For labor organizers dealing with rampant unfair labor practices, Gissel bargaining orders used to be the holy grail. A Gissel order forces a company to bargain with the union without an election, based on a Board finding that the company had soiled the laboratory conditions for a fair election by the workers irreparably. The new NLRB is now looking to best that standard by going back to the Joy Silk decision, which the Gissel ruling supplanted, arguing that it should be an unfair labor practice if a union isn’t recognized by the employer once a majority have signed authorizations and demanded such recognition.
Mandatory captive audience meetings have been a major employer weapon deployed against workers and their unions in organizing drives and election campaigns. The NLRB’s current advisory is that such meetings, if mandatory, are unfair labor practices. That won’t stop all of them, but it will make management lawyers and consultants hesitate to use them too strongly for fear of an election overturn.

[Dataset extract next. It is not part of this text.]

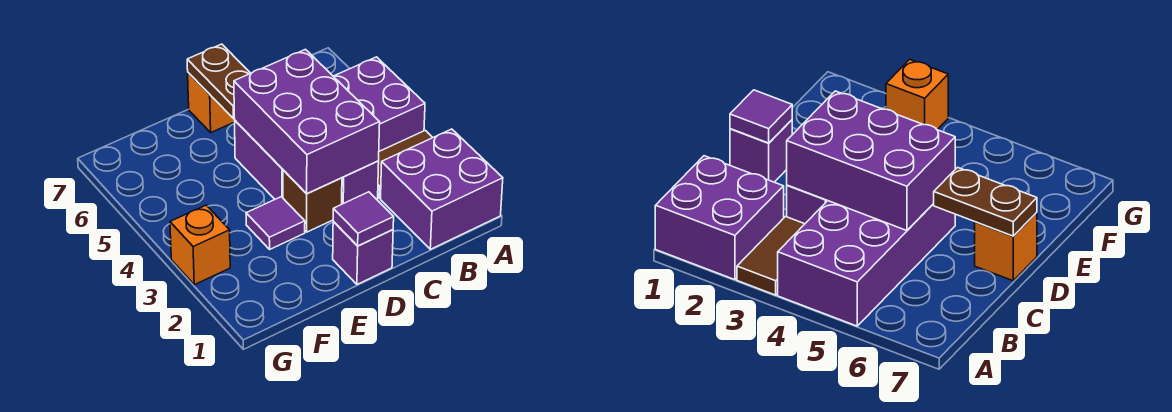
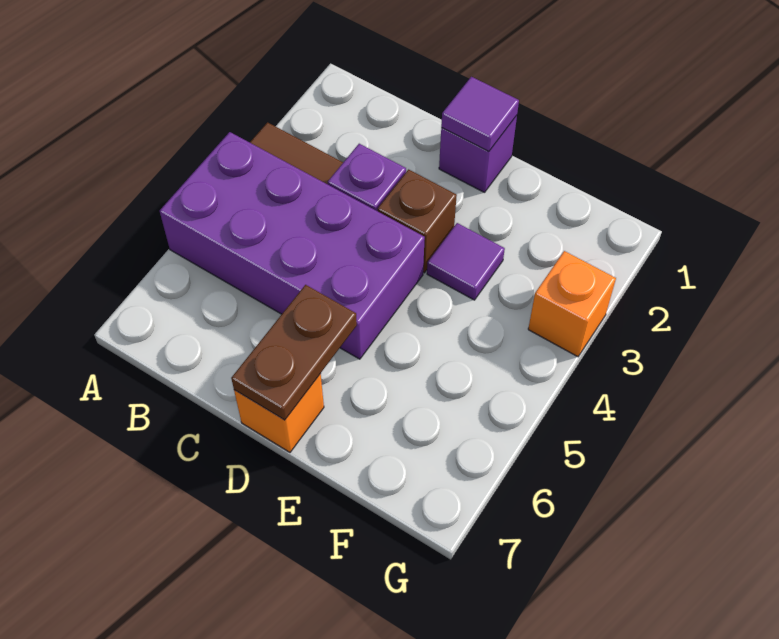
purple 2x2 brick [381,129,503,249] -> none
purple 2x3 brick [234,49,380,194] -> none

All of this is good. How can we make the most of this movement moment? I’ve learned a key lesson from more than 50 years as a community organizer with ACORN and more than 40 years organizing unions with the United Labor Unions, SEIU, and other labor organizations: In times of movement, put the pedal to the metal. Don’t go slow, go hard! The moment never lasts as long as you want or need, so you have to do everything you can while the opportunity exists. I think we have every reason to believe that it’s time to push.
Institutional labor may feel that they have to continue to move towards members and contracts, and we should support those efforts. But in this moment, we should also support workers anywhere and everywhere who are willing to engage in collective action to improve their jobs, union or no. A couple of elections at Amazon or Starbucks puts some pressure on their companies, but these are huge operations with hundreds or even thousands of locations. Workers are willing and able to take concerted action over their issues right now, and if enough take action, they could increase the pressure for change exponentially. Much as sit-down strikes spread like wildfire in their day, at-work collective worker actions could generate mass organizing. We need to help overwhelm companies with worker action on as many fronts as possible. We need to keep pushing the NLRB to support workers.
One way to contribute is by sharing knowledge and resources. We’re taking a small step in this direction by creating an online worker organizing support center using an application that is attuned to individual groups of workers organizing, ActionBuilder. We also have a team of experienced organizers and lawyers willing to handle questions, mentor leaders, and give workers advice. And we’d love to use our database of 150 million registered voters to help build support for local organizing efforts. This is a huge opportunity to create community-labor partnerships where people work and where they live.
My point is simple. This movement moment probably won’t last. We all need to do what we can now to stand with workers for a change.